SOURCE TEXT below:

The following table sets forth the name, age as of September 30, 2015 and position of each of our executive officers and directors.

 

Name

   Age     

Position

Cedric Francois, M.D., Ph.D.

     43       President, Chief Executive Officer and Director

Pascal Deschatelets, Ph.D.

     45       Chief Operating Officer

Federico Grossi, M.D., Ph.D.

     41       Vice President of Clinical Development

Daniel Geffken

     58      

Interim Chief Financial Officer

Nicole Perry

     51       Vice President of Finance

David Watson

     42       General Counsel, Vice President of Corporate Development

Gerald Chan, Ph.D. (3)

     64       Chairman of the Board of Directors

Sinclair Dunlop (1),(3)

     43       Director

Alec Machiels (1),(2)

     43       Director

Stephanie Monaghan O’Brien (1),(2)

     57       Director

 

(1)  

Member of the audit committee

(2)  

Member of the compensation committee

(3)   Member of the nominating and corporate governance committee

 

Executive Officers

 

Cedric Francois, M.D., Ph.D., is a co-founder of our company and has served as a member of our board of directors and as our President and Chief Executive Officer since September 2009. Prior to co-founding our company, Dr. Francois co-founded Potentia Pharmaceuticals, Inc., or Potentia, a private biotechnology company, the assets of which we purchased in September 2015. Dr. Francois has served as President and Chief Executive Officer at Potentia since 2001 and has served as a director of Potentia since 2003. Dr. Francois received his M.D. from the University of Leuven in Belgium and his Ph.D. in physiology from the University of Louisville. Following postgraduate training in pediatric and transplant surgery, Dr. Francois was a member of the research team that performed the first successful hand transplantation and of the Louisville Face Transplant Team, whose work supported hand transplantation in Lyon, France in 2005. We believe that Dr. Francois is qualified to serve on our board of directors because of his expertise and extensive leadership experience in immunology and immune system-mediated disease and his extensive knowledge of our company based on his role as co-founder and Chief Executive Officer.

End of SOURCE TEXT.
SUPPLIED DATA below:

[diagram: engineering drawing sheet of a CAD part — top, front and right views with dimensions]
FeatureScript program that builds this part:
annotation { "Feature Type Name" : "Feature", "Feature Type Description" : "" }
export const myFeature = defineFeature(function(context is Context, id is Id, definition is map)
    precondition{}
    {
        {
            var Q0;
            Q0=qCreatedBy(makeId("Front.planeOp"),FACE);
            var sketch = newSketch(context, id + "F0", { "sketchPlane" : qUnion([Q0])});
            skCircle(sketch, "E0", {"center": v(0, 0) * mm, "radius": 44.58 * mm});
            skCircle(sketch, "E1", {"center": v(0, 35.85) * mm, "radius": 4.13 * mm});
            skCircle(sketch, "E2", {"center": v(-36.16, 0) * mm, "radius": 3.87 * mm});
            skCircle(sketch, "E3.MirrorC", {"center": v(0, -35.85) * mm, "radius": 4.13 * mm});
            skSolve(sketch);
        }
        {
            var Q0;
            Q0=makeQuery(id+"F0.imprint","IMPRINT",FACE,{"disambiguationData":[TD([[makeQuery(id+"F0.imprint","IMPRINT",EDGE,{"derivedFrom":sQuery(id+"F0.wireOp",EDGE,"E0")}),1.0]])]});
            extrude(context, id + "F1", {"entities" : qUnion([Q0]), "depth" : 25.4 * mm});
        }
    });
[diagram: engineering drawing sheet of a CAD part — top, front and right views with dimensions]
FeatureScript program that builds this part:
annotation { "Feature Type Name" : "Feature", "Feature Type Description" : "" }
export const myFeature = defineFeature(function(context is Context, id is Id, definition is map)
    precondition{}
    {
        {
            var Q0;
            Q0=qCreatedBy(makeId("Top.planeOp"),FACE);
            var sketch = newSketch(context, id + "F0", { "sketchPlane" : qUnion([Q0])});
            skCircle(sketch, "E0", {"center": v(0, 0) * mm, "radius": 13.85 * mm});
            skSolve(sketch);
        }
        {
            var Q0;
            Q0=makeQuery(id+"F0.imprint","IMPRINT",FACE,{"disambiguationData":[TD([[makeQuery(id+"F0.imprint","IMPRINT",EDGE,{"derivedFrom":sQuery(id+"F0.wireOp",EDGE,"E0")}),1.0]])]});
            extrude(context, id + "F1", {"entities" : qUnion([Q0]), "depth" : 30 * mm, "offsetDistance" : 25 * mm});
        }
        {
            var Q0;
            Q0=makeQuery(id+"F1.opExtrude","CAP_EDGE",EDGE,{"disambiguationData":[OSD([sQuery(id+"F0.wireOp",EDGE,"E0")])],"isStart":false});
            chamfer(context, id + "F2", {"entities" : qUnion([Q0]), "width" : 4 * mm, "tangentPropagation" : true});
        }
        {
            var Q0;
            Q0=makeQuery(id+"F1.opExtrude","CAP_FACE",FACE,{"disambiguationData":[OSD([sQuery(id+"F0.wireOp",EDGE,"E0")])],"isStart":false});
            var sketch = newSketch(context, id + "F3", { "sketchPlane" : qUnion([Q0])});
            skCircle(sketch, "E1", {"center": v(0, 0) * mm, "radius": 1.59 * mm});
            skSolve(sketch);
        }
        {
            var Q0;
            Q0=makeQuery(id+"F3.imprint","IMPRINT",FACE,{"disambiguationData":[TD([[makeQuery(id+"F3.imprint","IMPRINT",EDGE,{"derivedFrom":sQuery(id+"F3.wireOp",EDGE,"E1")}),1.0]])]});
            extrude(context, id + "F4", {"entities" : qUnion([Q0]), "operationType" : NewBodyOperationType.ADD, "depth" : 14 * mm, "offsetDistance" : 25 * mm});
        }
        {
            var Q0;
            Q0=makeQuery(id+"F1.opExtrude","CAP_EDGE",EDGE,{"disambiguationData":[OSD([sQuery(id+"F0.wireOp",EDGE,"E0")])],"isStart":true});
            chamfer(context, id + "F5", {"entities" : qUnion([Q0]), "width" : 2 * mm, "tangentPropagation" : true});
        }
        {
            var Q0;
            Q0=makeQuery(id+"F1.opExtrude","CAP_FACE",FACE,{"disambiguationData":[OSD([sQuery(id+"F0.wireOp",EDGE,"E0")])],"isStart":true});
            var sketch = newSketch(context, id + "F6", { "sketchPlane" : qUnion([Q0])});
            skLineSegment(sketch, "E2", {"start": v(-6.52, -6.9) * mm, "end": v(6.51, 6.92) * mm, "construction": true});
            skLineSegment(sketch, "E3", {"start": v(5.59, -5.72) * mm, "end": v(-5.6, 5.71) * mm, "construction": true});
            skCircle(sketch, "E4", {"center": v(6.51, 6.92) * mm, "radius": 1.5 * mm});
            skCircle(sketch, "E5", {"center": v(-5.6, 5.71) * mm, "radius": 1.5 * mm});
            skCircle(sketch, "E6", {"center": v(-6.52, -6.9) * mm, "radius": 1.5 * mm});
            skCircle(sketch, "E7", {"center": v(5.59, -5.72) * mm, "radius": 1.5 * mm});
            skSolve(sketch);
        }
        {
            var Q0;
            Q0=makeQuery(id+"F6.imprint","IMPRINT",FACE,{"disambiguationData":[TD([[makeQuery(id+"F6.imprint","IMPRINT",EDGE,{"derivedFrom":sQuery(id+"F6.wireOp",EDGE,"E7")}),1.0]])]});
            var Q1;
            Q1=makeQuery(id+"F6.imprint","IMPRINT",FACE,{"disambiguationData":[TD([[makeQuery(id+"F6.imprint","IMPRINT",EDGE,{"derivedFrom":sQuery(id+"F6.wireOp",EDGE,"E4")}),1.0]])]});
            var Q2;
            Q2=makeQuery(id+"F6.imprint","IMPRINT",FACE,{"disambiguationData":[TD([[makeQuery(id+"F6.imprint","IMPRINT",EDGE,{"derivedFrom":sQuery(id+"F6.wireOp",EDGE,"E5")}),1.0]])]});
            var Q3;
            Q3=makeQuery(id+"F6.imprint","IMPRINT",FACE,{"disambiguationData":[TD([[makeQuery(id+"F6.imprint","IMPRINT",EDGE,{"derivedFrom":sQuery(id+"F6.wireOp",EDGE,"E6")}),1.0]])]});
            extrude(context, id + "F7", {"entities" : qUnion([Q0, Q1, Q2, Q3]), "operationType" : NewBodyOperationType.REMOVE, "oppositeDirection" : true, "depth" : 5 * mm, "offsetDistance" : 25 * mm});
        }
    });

End of SUPPLIED DATA.

- _YOUR TASK_
Please state which university awarded Cedric Francois his Ph.D. in physiology, according to the source text.

- _SOLUTION_
The University of Louisville.